Und als die Stunde endlich war erschienen,
Ich ließ mich stolz, gleich einem Herrn, bedienen;
Der Alte selbst trug mich auf seinen Armen
Und machte übertrieben ernste Mienen.
Ich fühlte mich von Sonnenschein erwarmen,
Gab an der Pforte ich den frommen Armen,
Die barhaupt bittend uns entgegentraten,
Was ich besaß: sechs neue blanke Heller.
Mein Träger ging auf wohlbekannten Pfaden;
Sprach er, „da hast du deine vollen Fässer
Mit allen Sorten bestem Muskateller!“
Ich glaubte ihm, und mit dem blanken Messer
Uns da ein schwarz und weißer Mönch begegnet.

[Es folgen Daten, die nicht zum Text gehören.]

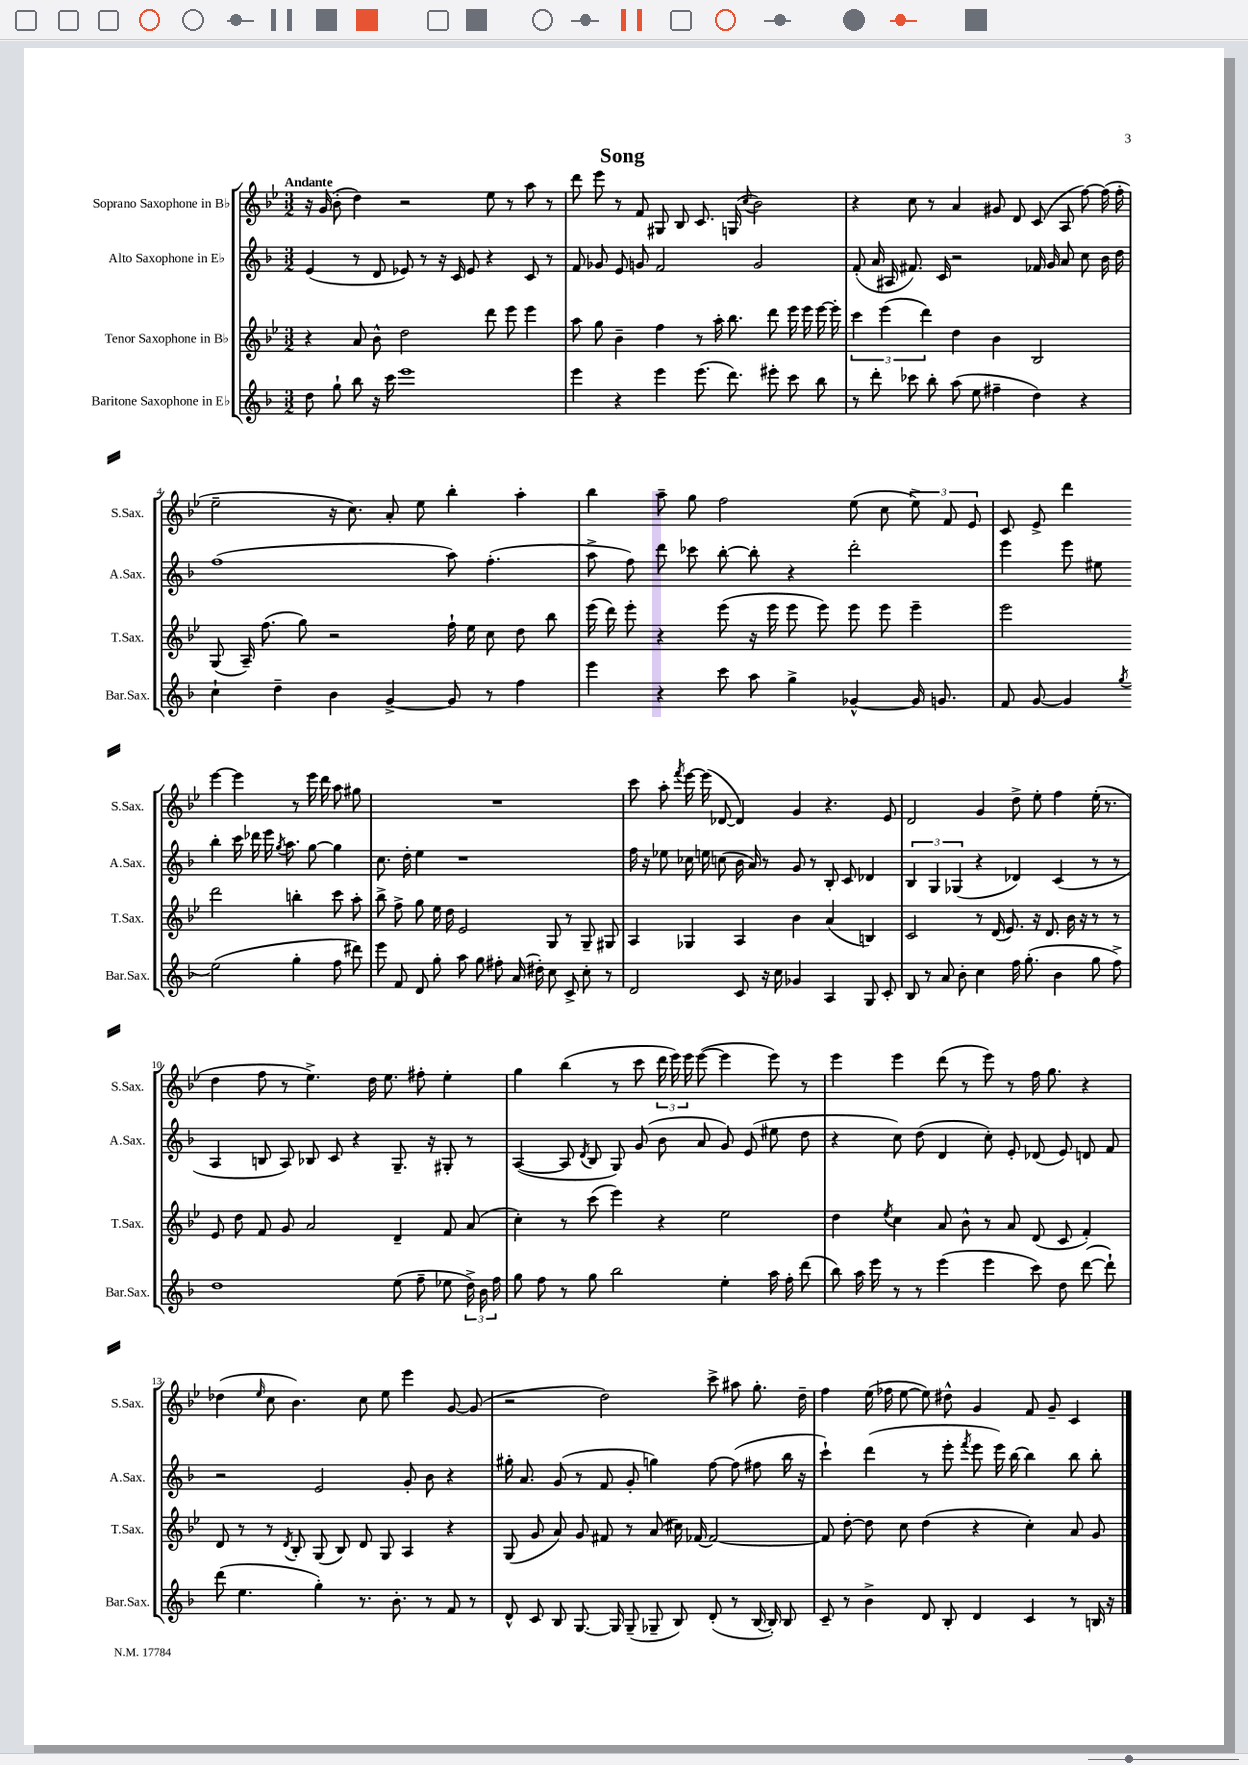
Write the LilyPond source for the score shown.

\header { title = "Song" }
<<
\new StaffGroup <<
\new Staff = "s0" \with { instrumentName = "Soprano Saxophone in Bb" shortInstrumentName = "S.Sax." } {
    \clef treble \key bes \major \numericTimeSignature \time 3/2 \tempo "Andante"
    \autoBeamOff r16 g'16( bes'8-. d''4) r2 ees''8 r8 a''8 r8 |
    d'''8 ees'''8 r8 f'8 gis8 bes8 c'8. g16( \appoggiatura { c''8 } bes'2) |
    r4 c''8 r8 a'4 gis'8 d'8 c'8( a8 f''8~) f''16( f''16-. |
    ees''2-- r16 c''8.) a'8-. ees''8 bes''4-. a''4-. |
    bes''4 a''8-- g''8 f''2 ees''8( c''8 \tuplet 3/2 { ees''8->) f'8 ees'8 } |
    c'8 ees'8-> d'''4 ees'''4~ ees'''4 r8 ees'''16 d'''16 a''8 gis''8 |
    R1. |
    c'''8 a''8-. \acciaccatura { f'''8 } ees'''16~ ees'''16( des'8~ des'4) g'4 r4. ees'8 |
    d'2 g'4 d''8-> ees''8-. f''4 ees''16-.( r8. |
    d''4 f''8 r8 ees''4.->) d''16 ees''8. fis''8-. ees''4-. |
    g''4 bes''4( r8 c'''8 \tuplet 3/2 { d'''16 ees'''16) ees'''16 } ees'''8~( ees'''4 ees'''8) r8 |
    ees'''4 ees'''4 d'''8( r8 ees'''8) r8 f''16 g''8. r4 |
    des''4( \grace { ees''16 } c''8 bes'4.) c''8 ees''8 ees'''4 g'8~ g'8( |
    r2 d''2) c'''8-> ais''8 g''8.-. d''16-- |
    f''4 ees''16( fes''16 ees''8~ ees''8) dis''8-^ g'4 f'8 g'8-- c'4 \bar "|." |
}
\new Staff = "s1" \with { instrumentName = "Alto Saxophone in Eb" shortInstrumentName = "A.Sax." } {
    \clef treble \key f \major \numericTimeSignature \time 3/2
    \autoBeamOff e'4( r8 d'8 ees'8) r8 r16 c'16 ees'8 r4 c'8 r8 |
    f'8 ges'8 e'8 g'8 f'2 g'2 |
    f'8-.( a'16 ais16 fis'8.) c'16 r2 fes'16 g'16 a'8 c''8 bes'16 d''16 |
    f''1( a''8) f''4.-.( |
    a''8-> f''8) d'''8 ces'''8 bes''8~-. bes''8-. r4 d'''2-. |
    e'''4 e'''8 eis''8 bes''4-. c'''16 des'''16 e'''16 \acciaccatura { g''8 } a''8. g''8~ g''4 |
    c''8. d''16-. e''4 r1 |
    f''16 r16 ees''8 ces''16 e''16 c''8( bes'16 a'16) r8 g'8 r8 bes8-. c'8 des'4 |
    \tuplet 3/2 { bes4 g4 ges4( } r4 des'4) c'4( r8 r8 |
    a4 b8 a8) bes8 c'8 r4 g8.-- r16 gis8-. r8 |
    a4~( a8 \acciaccatura { d'8 } bes8 g8) g'8( bes'8 a'8 g'8) e'8( eis''8 d''8 |
    r4 c''8) d''8( d'4 c''8-.) e'8-. des'8( e'8) d'8 f'8 |
    r2 e'2 g'8-. bes'8 r4 |
    gis''16-. a'8. g'8( r8 f'8 g'8-. g''4) f''8~ f''8( fis''8 bes''16 r16 |
    c'''4-!) d'''4( r8 e'''8-. \acciaccatura { f'''8 } e'''8 e'''16) bes''16~ bes''4 bes''8 bes''8-. \bar "|." |
}
\new Staff = "s2" \with { instrumentName = "Tenor Saxophone in Bb" shortInstrumentName = "T.Sax." } {
    \clef treble \key bes \major \numericTimeSignature \time 3/2
    \autoBeamOff r4 a'8 bes'8-^ d''2 d'''8 ees'''8 ees'''4 |
    a''8 g''8 bes'4-- f''4 r8 a''16-. bes''8. d'''8 ees'''16 ees'''16 ees'''16~ ees'''16-. |
    \tuplet 3/2 { c'''4 ees'''4( d'''4) } d''4 bes'4 bes2 |
    g8( a16--) f''8.( g''8) r2 f''16-! ees''16 c''8 d''8 bes''8 |
    ees'''16( d'''16) ees'''8-. r4 ees'''8( r16 ees'''16 ees'''8 ees'''8) ees'''8 ees'''8 ees'''4-- |
    ees'''2 d'''2 b''4-. c'''8 a''8-. |
    bes''8-> f''8-> g''8 ees''16 d''16 ees'2 g8 r8 g8-- gis8 |
    a4 ges4 a4 bes'4 a'4( b4) |
    c'2 r8 d'16( ees'8.) r16 d'8. bes'16 r16 r8 r8 |
    ees'8 d''8 f'8 g'8 a'2 d'4-- f'8 a'8( |
    c''4-.) r8 c'''8( ees'''4) r4 ees''2 |
    d''4 \acciaccatura { ees''8 } c''4 a'8 bes'8-^ r8 a'8 d'8( c'8 f'4-.) |
    d'8 r8 r8 \acciaccatura { d'8 } bes8-. g8( bes8) d'8 g8 a4 r4 |
    g8( g'8 a'8) g'8 fis'8 r8 a'8( cis''16) fes'16~ fes'2~ |
    fes'8 d''8~-. d''8 c''8 d''4( r4 c''4-.) a'8 g'8 \bar "|." |
}
\new Staff = "s3" \with { instrumentName = "Baritone Saxophone in Eb" shortInstrumentName = "Bar.Sax." } {
    \clef treble \key f \major \numericTimeSignature \time 3/2
    \autoBeamOff d''8 g''8-! bes''8 r16 c'''16 e'''1 |
    e'''4 r4 e'''4 e'''8.( d'''8.) eis'''8-. c'''8 bes''8 |
    r8 d'''8-. ces'''8 bes''8-. a''8( e''8 fis''4-- d''4) r4 |
    c''4-! d''4-- bes'4 g'4~-> g'8 r8 f''4 |
    e'''4 r4 c'''8 a''8 g''4-> ges'4~-^ ges'16 g'8. |
    f'8 g'8~ g'4 \acciaccatura { g''8 } e''2( g''4-. f''8 dis'''8) |
    e'''8 f'8 d'8 g''8-. a''8 g''8 fis''8-. a'16( dis''16-.) c''8 c'8-> c''8-. r8 |
    d'2 c'8 r16 c''16 ges'4 a4 g8 c'8-. |
    bes8 r8 a'8 bes'8-. c''4 f''16 g''8.-.( bes'4 g''8 f''8->) |
    d''1 e''8( f''8-- ees''8 \tuplet 3/2 { d''16->) bes'16 f''16 } |
    g''8 f''8 r8 g''8 bes''2 e''4-. a''16 f''16-. d'''8( |
    bes''8) a''16 e'''16 r8 r8 e'''4( e'''4 c'''8) d''8 d'''8~( d'''8-!) |
    d'''8( e''4. g''4-.) r8. bes'8.-. r8 f'8 r8 |
    d'8-^ c'8 bes8 g8.~ g16 g8--( ges8-- bes8) d'8-.( r8 bes16~ bes16-.) bes8 |
    c'8-- r8 bes'4-> d'8 bes8-. d'4 c'4 r8 b16 r16 \bar "|." |
}
>>
>>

Und als: „Wer war es?“ ich ihm scheu entgegnet –
„Dies war dein heilger Pater Küchenmeister,
Was er am Spieße brät, das ist gesegnet.
Er ist aus Schwaben und Marcellus heißt er;
Er ist ein Zauberer, beschwöret Geister.“
Nun hörte ich durch blühnde Gartenhecken
Die Orgel aus der Kirche rührend klingen;
Mich faßte da ein nie gefühlt Erschrecken.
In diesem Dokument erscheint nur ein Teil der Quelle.